Alan joined Sedge, the other master's mate. He was older, in his very early twenties, a Loyalist who had joined the Royal Navy years earlier, and who was thirsting for revenge against the Rebels who had ruined his family. He was a thatch-haired and ungainly fellow with a hard hatchet face, and so far had been no more friendly than he had to be to get along in the mess, or on duty.

"Think we'll get a chance to fight 'em?" Alan asked.

"Na, this schooner'll run to momma, an' momma'll drive us off," Sedge opined gloomily. "She's a twenty-eight. You kin mark her, if you've a mind now.

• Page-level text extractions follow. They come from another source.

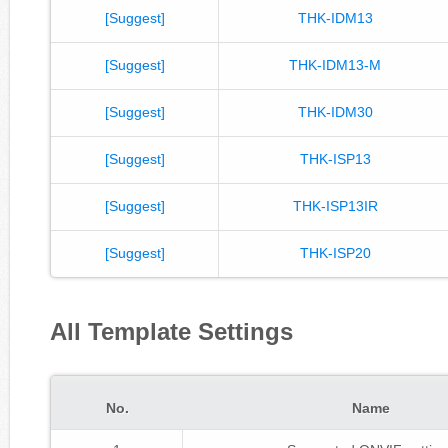
[Suggest]
THK-IDM13
[Suggest]
THK-IDM13-M
[Suggest]
THK-IDM30
[Suggest]
THK-ISP13
[Suggest]
THK-ISP13IR
[Suggest]
THK-ISP20
All Template Settings
No.
Name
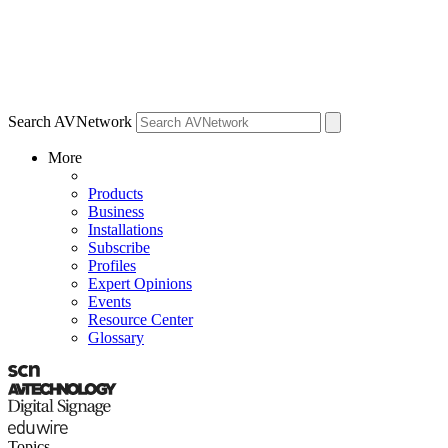
Search AVNetwork
More
Products
Business
Installations
Subscribe
Profiles
Expert Opinions
Events
Resource Center
Glossary
Topics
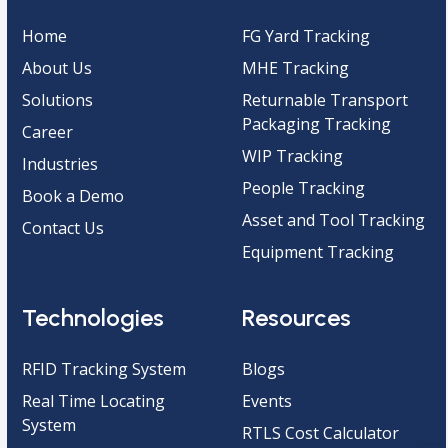
Home
FG Yard Tracking
About Us
MHE Tracking
Solutions
Returnable Transport
Packaging Tracking
Career
WIP Tracking
Industries
People Tracking
Book a Demo
Asset and Tool Tracking
Contact Us
Equipment Tracking
Technologies
Resources
RFID Tracking System
Blogs
Real Time Locating
Events
System
RTLS Cost Calculator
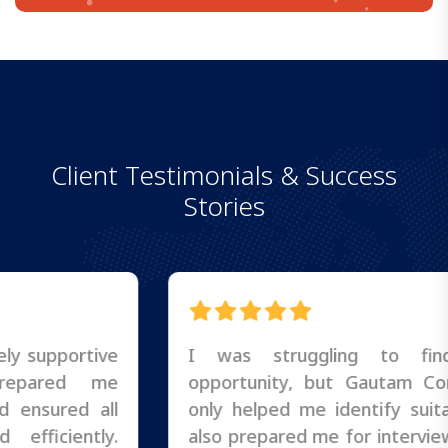
C
l
i
e
n
t
T
e
s
t
i
m
o
n
i
a
l
s
&
S
u
c
c
e
s
s
S
t
o
r
i
e
s
I was struggling to find the right
opportunity, but Gautam Consultancy not
only helped me identify suitable roles but
also prepared me for interviews and follow-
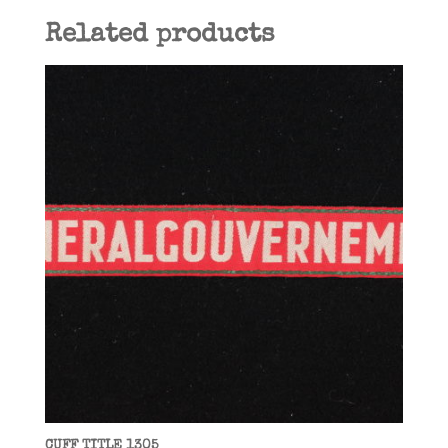
Related products
CUFF TITLE 1305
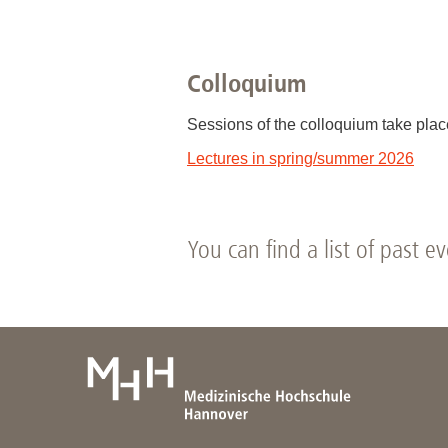
Academic Career Development
Colloquium
Internal university performance promotion
Sessions of the colloquium take pla
Lectures in spring/summer 2026
You can find a list of past e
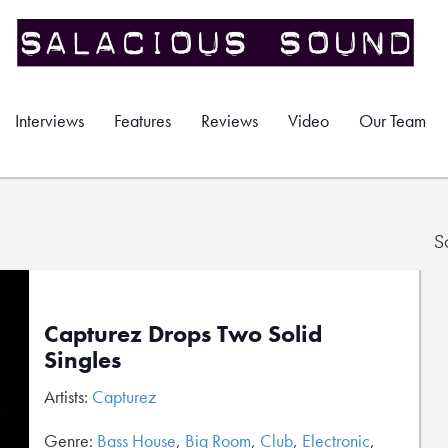
Interviews
Features
Reviews
Video
Our Team
S
Capturez Drops Two Solid
Singles
Artists:
Capturez
Genre:
Bass House
,
Big Room
,
Club
,
Electronic
,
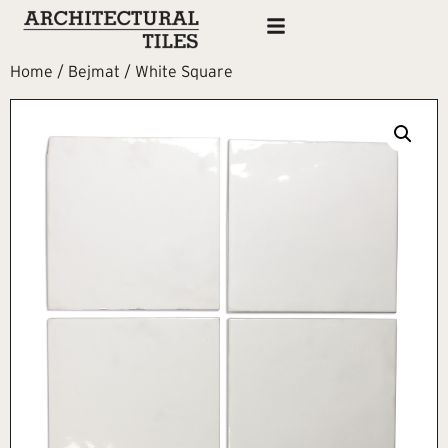
Home
/
Bejmat
/ White Square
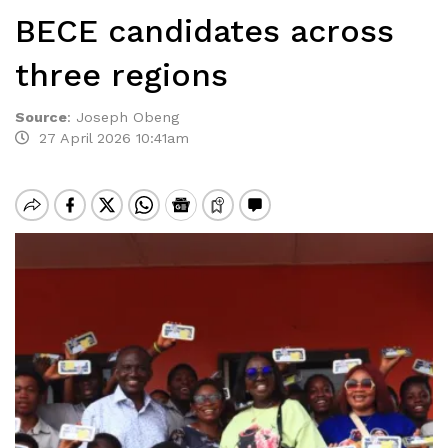
BECE candidates across
three regions
Source
:
Joseph Obeng
27 April 2026 10:41am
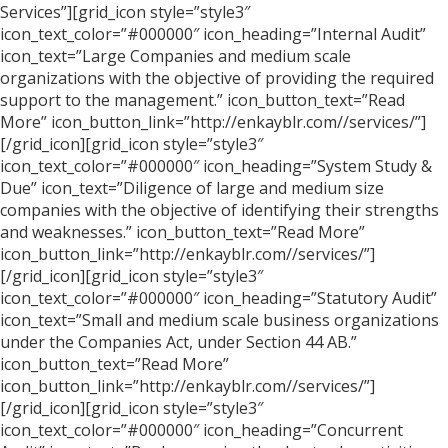
Services”][grid_icon style=”style3″
icon_text_color=”#000000″ icon_heading=”Internal Audit”
icon_text=”Large Companies and medium scale
organizations with the objective of providing the required
support to the management.” icon_button_text=”Read
More” icon_button_link=”http://enkayblr.com//services/”]
[/grid_icon][grid_icon style=”style3″
icon_text_color=”#000000″ icon_heading=”System Study &
Due” icon_text=”Diligence of large and medium size
companies with the objective of identifying their strengths
and weaknesses.” icon_button_text=”Read More”
icon_button_link=”http://enkayblr.com//services/”]
[/grid_icon][grid_icon style=”style3″
icon_text_color=”#000000″ icon_heading=”Statutory Audit”
icon_text=”Small and medium scale business organizations
under the Companies Act, under Section 44 AB.”
icon_button_text=”Read More”
icon_button_link=”http://enkayblr.com//services/”]
[/grid_icon][grid_icon style=”style3″
icon_text_color=”#000000″ icon_heading=”Concurrent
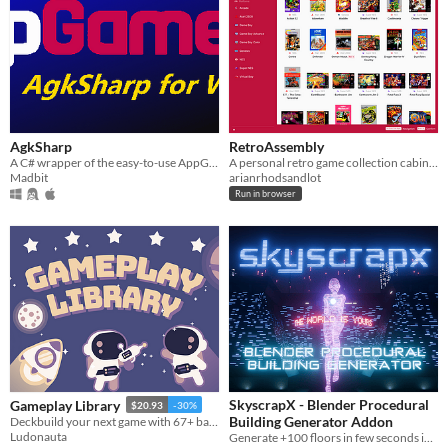
AgkSharp
RetroAssembly
A C# wrapper of the easy-to-use AppGameKit game engine. For quick programming of prototypes or entire games.
A personal retro game collection cabinet in your browser.
Madbit
arianrhodsandlot
Run in browser
SkyscrapX - Blender Procedural
Gameplay Library
$20.93
-30%
Building Generator Addon
Deckbuild your next game with 67+ battle-tested game design solutions
Ludonauta
Generate +100 floors in few seconds in 3-clicks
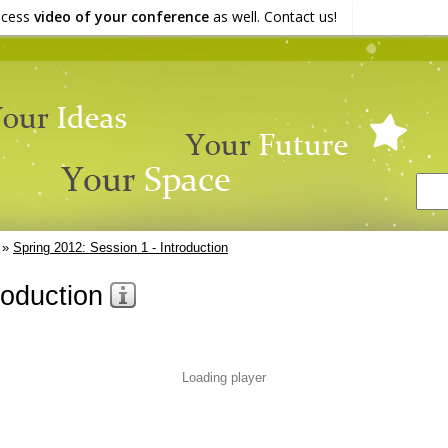
ocess
video of your conference
as well. Contact us!
»
Spring 2012: Session 1 - Introduction
roduction
Loading player
3%
ORMATION
TRANSCRIPT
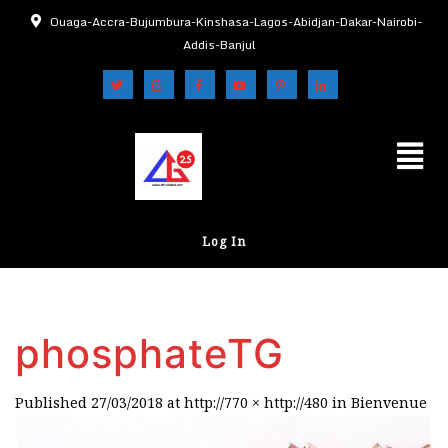
Ouaga-Accra-Bujumbura-Kinshasa-Lagos-Abidjan-Dakar-Nairobi-
Addis-Banjul
Log In
phosphateTG
Published
27/03/2018
at
http://770 × http://480
in
Bienvenue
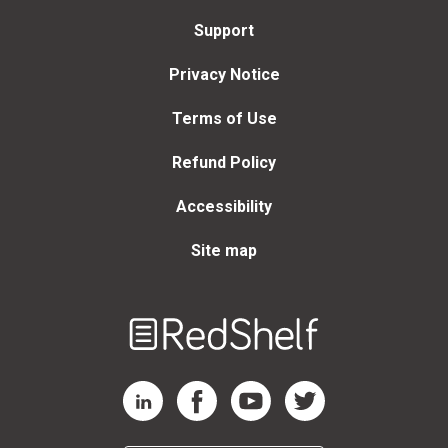
Support
Privacy Notice
Terms of Use
Refund Policy
Accessibility
Site map
Welcome
to
RedShelf
RedShelf LinkedIn Page
RedShelf Facebook Page
RedShelf YouTube Page
RedShelf Twitter Page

Long nines for chase guns on her fo'c'sle, ten carriage guns abeam-twelve-pounders most like-and six-pounders on her quarterdeck."

"Only one more gun than us per broadside."

"Aye, but twelves, not our nine-pounders," Sedge said as though Alan had uttered some lunacy worthy of Bedlam. "An' two of our nines aft're short brass pieces just as like ta blow up in our faces sure as damnit."